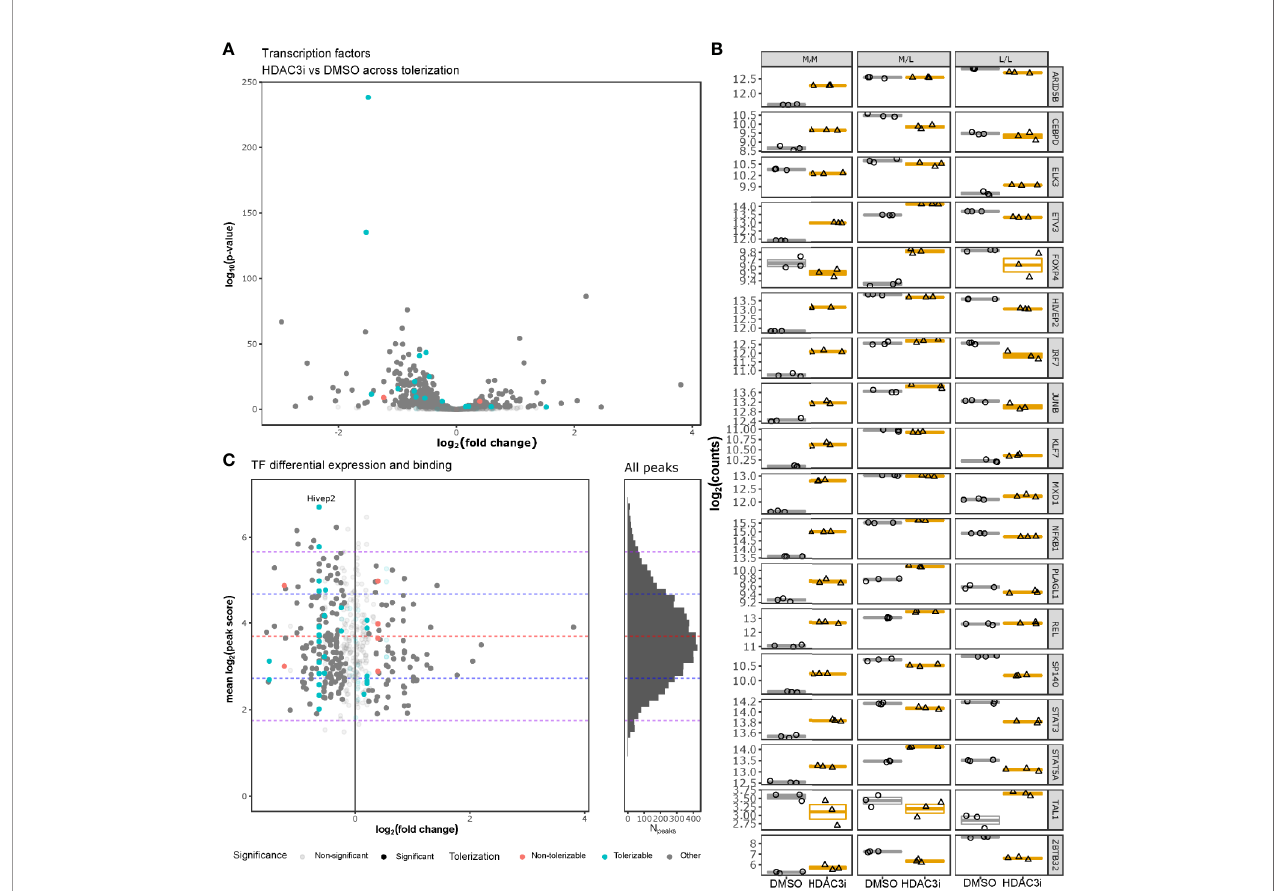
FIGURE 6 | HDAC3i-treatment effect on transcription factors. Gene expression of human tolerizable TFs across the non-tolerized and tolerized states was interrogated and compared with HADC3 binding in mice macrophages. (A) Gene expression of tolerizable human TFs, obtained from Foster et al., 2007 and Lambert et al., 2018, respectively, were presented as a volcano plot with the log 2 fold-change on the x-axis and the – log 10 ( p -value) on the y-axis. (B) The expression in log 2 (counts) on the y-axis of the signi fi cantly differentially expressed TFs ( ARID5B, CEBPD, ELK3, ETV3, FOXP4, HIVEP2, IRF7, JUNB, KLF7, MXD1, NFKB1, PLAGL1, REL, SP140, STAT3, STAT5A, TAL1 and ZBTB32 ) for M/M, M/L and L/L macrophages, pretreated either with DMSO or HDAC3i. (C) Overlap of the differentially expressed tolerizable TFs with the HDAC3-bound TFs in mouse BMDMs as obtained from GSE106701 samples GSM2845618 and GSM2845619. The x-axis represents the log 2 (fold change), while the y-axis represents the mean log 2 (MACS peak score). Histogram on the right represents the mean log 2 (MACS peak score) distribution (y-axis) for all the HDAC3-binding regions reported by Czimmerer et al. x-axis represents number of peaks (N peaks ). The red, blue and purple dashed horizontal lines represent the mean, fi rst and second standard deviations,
════════════════════
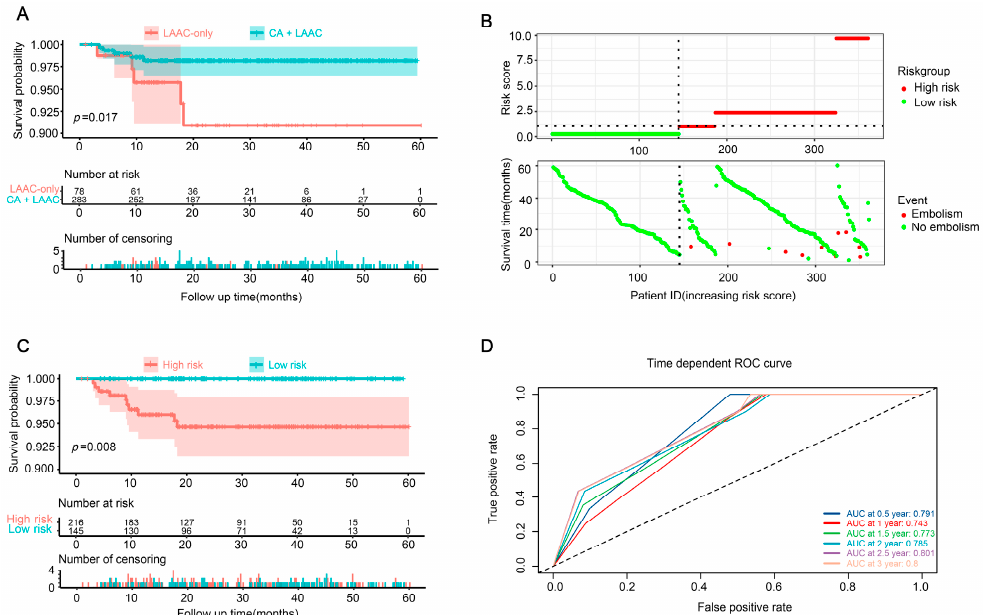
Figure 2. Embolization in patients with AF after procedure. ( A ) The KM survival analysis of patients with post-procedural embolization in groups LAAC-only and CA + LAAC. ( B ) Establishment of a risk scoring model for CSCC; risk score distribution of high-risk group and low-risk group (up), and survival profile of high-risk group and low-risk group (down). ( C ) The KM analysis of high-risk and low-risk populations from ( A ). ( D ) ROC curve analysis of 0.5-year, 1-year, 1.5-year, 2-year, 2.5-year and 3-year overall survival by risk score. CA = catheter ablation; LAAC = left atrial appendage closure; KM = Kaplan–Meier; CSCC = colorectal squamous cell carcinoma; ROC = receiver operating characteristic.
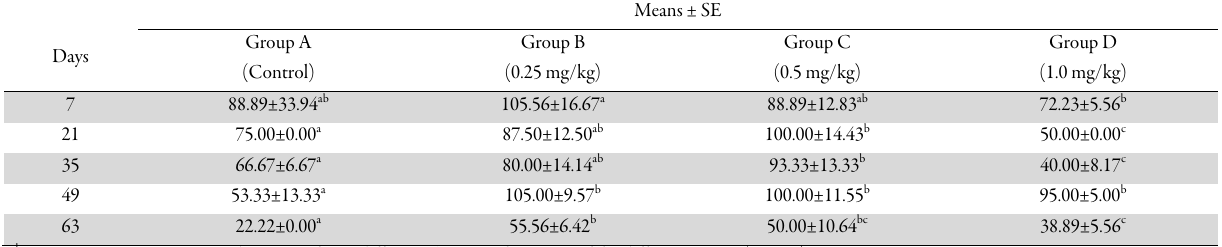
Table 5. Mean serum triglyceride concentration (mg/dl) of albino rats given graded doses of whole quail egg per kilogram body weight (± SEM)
════════════════════
No picture is to be printed. Output exactly the lines above from the line containing "Figure 2. Embolization" through the line containing "Table 5. Mean".

(Task result):
Figure 2. Embolization in patients with AF after procedure. ( A ) The KM survival analysis of patients with post-procedural embolization in groups LAAC-only and CA + LAAC. ( B ) Establishment of a risk scoring model for CSCC; risk score distribution of high-risk group and low-risk group (up), and survival profile of high-risk group and low-risk group (down). ( C ) The KM analysis of high-risk and low-risk populations from ( A ). ( D ) ROC curve analysis of 0.5-year, 1-year, 1.5-year, 2-year, 2.5-year and 3-year overall survival by risk score. CA = catheter ablation; LAAC = left atrial appendage closure; KM = Kaplan–Meier; CSCC = colorectal squamous cell carcinoma; ROC = receiver operating characteristic.
Table 5. Mean serum triglyceride concentration (mg/dl) of albino rats given graded doses of whole quail egg per kilogram body weight (± SEM)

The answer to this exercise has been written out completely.